One of the most perplexing problems in today’s society is the shocking decline of male fertility, an issue detailed in the documentary The Disappearing Male among many other reports and studies.
Chemicals in plastics, the overuse of soy and soy products, changes in lifestyles and even GMO food have been hypothesized as contributors to these and other growing male specific health problems.
But now researchers believe they may have found the biggest reason for the decline of male fertility in Africa: harsh synthetic chemicals sprayed in the environment, according to a new continental study published by the Lincoln University College, Malaysia, University of Nigeria and Medical University of Bialystok, Poland, which appears in the current issue of the journal African Health Sciences.
Spraying for Mosquitoes, Pesticides Lead to Declining Fertility Rates
According to the study, the growing reliance on pesticides like DDT, endosulfan, malathion and multiple others is the number one cause of low sperm action in Africa, as noted in this article from the website Standard Digital.
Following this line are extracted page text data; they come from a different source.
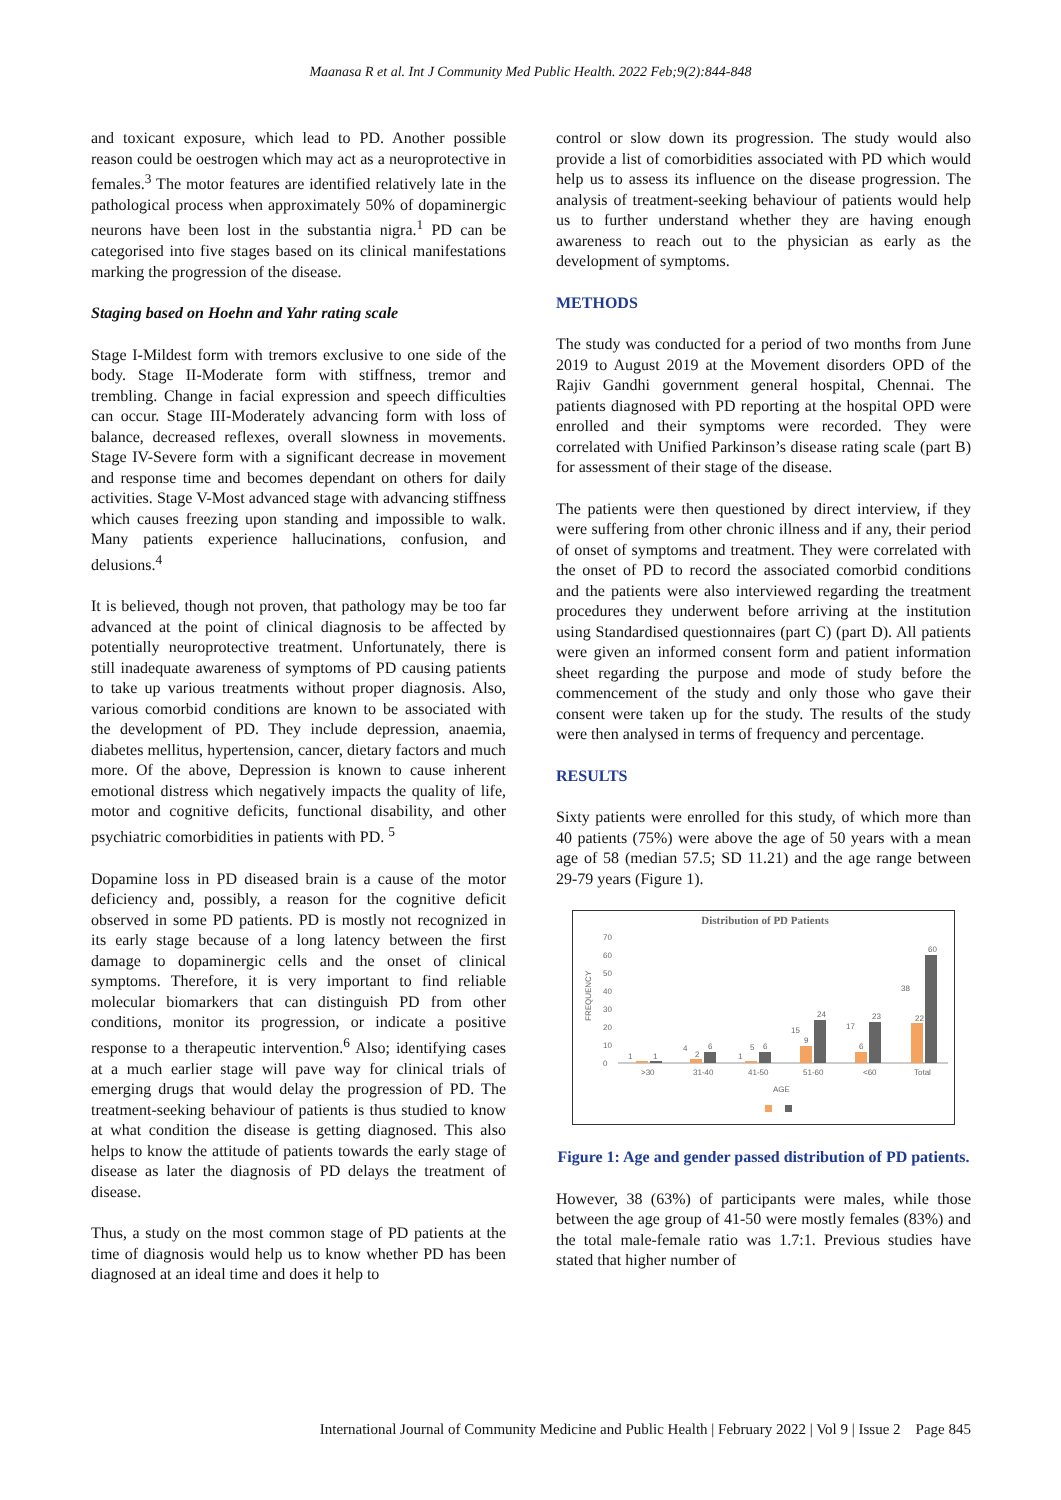Maanasa R et al. Int J Community Med Public Health. 2022 Feb;9(2):844-848
and toxicant exposure, which lead to PD. Another possible reason could be oestrogen which may act as a neuroprotective in females.<sup>3</sup> The motor features are identified relatively late in the pathological process when approximately 50% of dopaminergic neurons have been lost in the substantia nigra.<sup>1</sup> PD can be categorised into five stages based on its clinical manifestations marking the progression of the disease.
Staging based on Hoehn and Yahr rating scale
Stage I-Mildest form with tremors exclusive to one side of the body. Stage II-Moderate form with stiffness, tremor and trembling. Change in facial expression and speech difficulties can occur. Stage III-Moderately advancing form with loss of balance, decreased reflexes, overall slowness in movements. Stage IV-Severe form with a significant decrease in movement and response time and becomes dependant on others for daily activities. Stage V-Most advanced stage with advancing stiffness which causes freezing upon standing and impossible to walk. Many patients experience hallucinations, confusion, and delusions.<sup>4</sup>
It is believed, though not proven, that pathology may be too far advanced at the point of clinical diagnosis to be affected by potentially neuroprotective treatment. Unfortunately, there is still inadequate awareness of symptoms of PD causing patients to take up various treatments without proper diagnosis. Also, various comorbid conditions are known to be associated with the development of PD. They include depression, anaemia, diabetes mellitus, hypertension, cancer, dietary factors and much more. Of the above, Depression is known to cause inherent emotional distress which negatively impacts the quality of life, motor and cognitive deficits, functional disability, and other psychiatric comorbidities in patients with PD. <sup>5</sup>
Dopamine loss in PD diseased brain is a cause of the motor deficiency and, possibly, a reason for the cognitive deficit observed in some PD patients. PD is mostly not recognized in its early stage because of a long latency between the first damage to dopaminergic cells and the onset of clinical symptoms. Therefore, it is very important to find reliable molecular biomarkers that can distinguish PD from other conditions, monitor its progression, or indicate a positive response to a therapeutic intervention.<sup>6</sup> Also; identifying cases at a much earlier stage will pave way for clinical trials of emerging drugs that would delay the progression of PD. The treatment-seeking behaviour of patients is thus studied to know at what condition the disease is getting diagnosed. This also helps to know the attitude of patients towards the early stage of disease as later the diagnosis of PD delays the treatment of disease.
Thus, a study on the most common stage of PD patients at the time of diagnosis would help us to know whether PD has been diagnosed at an ideal time and does it help to
control or slow down its progression. The study would also provide a list of comorbidities associated with PD which would help us to assess its influence on the disease progression. The analysis of treatment-seeking behaviour of patients would help us to further understand whether they are having enough awareness to reach out to the physician as early as the development of symptoms.
METHODS
The study was conducted for a period of two months from June 2019 to August 2019 at the Movement disorders OPD of the Rajiv Gandhi government general hospital, Chennai. The patients diagnosed with PD reporting at the hospital OPD were enrolled and their symptoms were recorded. They were correlated with Unified Parkinson’s disease rating scale (part B) for assessment of their stage of the disease.
The patients were then questioned by direct interview, if they were suffering from other chronic illness and if any, their period of onset of symptoms and treatment. They were correlated with the onset of PD to record the associated comorbid conditions and the patients were also interviewed regarding the treatment procedures they underwent before arriving at the institution using Standardised questionnaires (part C) (part D). All patients were given an informed consent form and patient information sheet regarding the purpose and mode of study before the commencement of the study and only those who gave their consent were taken up for the study. The results of the study were then analysed in terms of frequency and percentage.
RESULTS
Sixty patients were enrolled for this study, of which more than 40 patients (75%) were above the age of 50 years with a mean age of 58 (median 57.5; SD 11.21) and the age range between 29-79 years (Figure 1).
Distribution of PD Patients
70
60
50
40
30
20
10
0
FREQUENCY
1
1
4
2
6
1
5
6
15
9
24
17
6
23
38
22
60
>30
31-40
41-50
51-60
<60
Total
AGE
Figure 1: Age and gender passed distribution of PD patients.
However, 38 (63%) of participants were males, while those between the age group of 41-50 were mostly females (83%) and the total male-female ratio was 1.7:1. Previous studies have stated that higher number of
International Journal of Community Medicine and Public Health | February 2022 | Vol 9 | Issue 2 Page 845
The research shows that dropping sperm counts is the leading cause of infertility in men globally, and it is highest in Africa, where the count is approaching the international red line. Across the globe, male fertility rate has declined 57 percent in the past 35 years. In Africa, including Kenya, sperm count has dropped by 72 percent since 1965.
The use of the chemical DDT, produced by Monsanto and now banned in the U.S., to control malaria, is believed to be one of the biggest culprits. Previously, venereal diseases had been thought of as the number one cause of male infertility in Kenya.
The results of the continent-wide study, sponsored by the Division of Reproductive Health at the Ministry of Health and the United Nations Population Fund, mostly agree with the conclusions of the only national infertility study carried out in Kenya in 2008, which stunned the medical community according to the the Standard Digital report.
The national study found that about 16 percent of Kenyans of reproductive age to be infertile, with both men and women affected roughly equally. Low sperm count was found to be the biggest reason for infertility in Kenyan males according to that study as well, with agricultural pesticides and heavy metals said to be the main triggers for the health problems.
In the study, DDT, DBCP, and endosulfan were some of the chemicals shown to be leading to the sterilization of African men, the 2008 study also said.
While Monsanto and other chemical and genetically engineered seed corporations say their model of farming and gene spliced seeds is needed to “feed the world,” especially in Africa, the United Nations recently released a report disagreeing with that assertion.
The report, released in March 2017, stated that synthetic pesticide intensive agriculture is not needed to “feed the world” after all.
Considering the clear health risks and side effects of the technologies, such as infertility in Africa and the estimated 200,000 deaths worldwide that occur due to exposure to these pesticides, it’s well worth reconsidering just what we’re doing to ourselves by supporting this type of agriculture.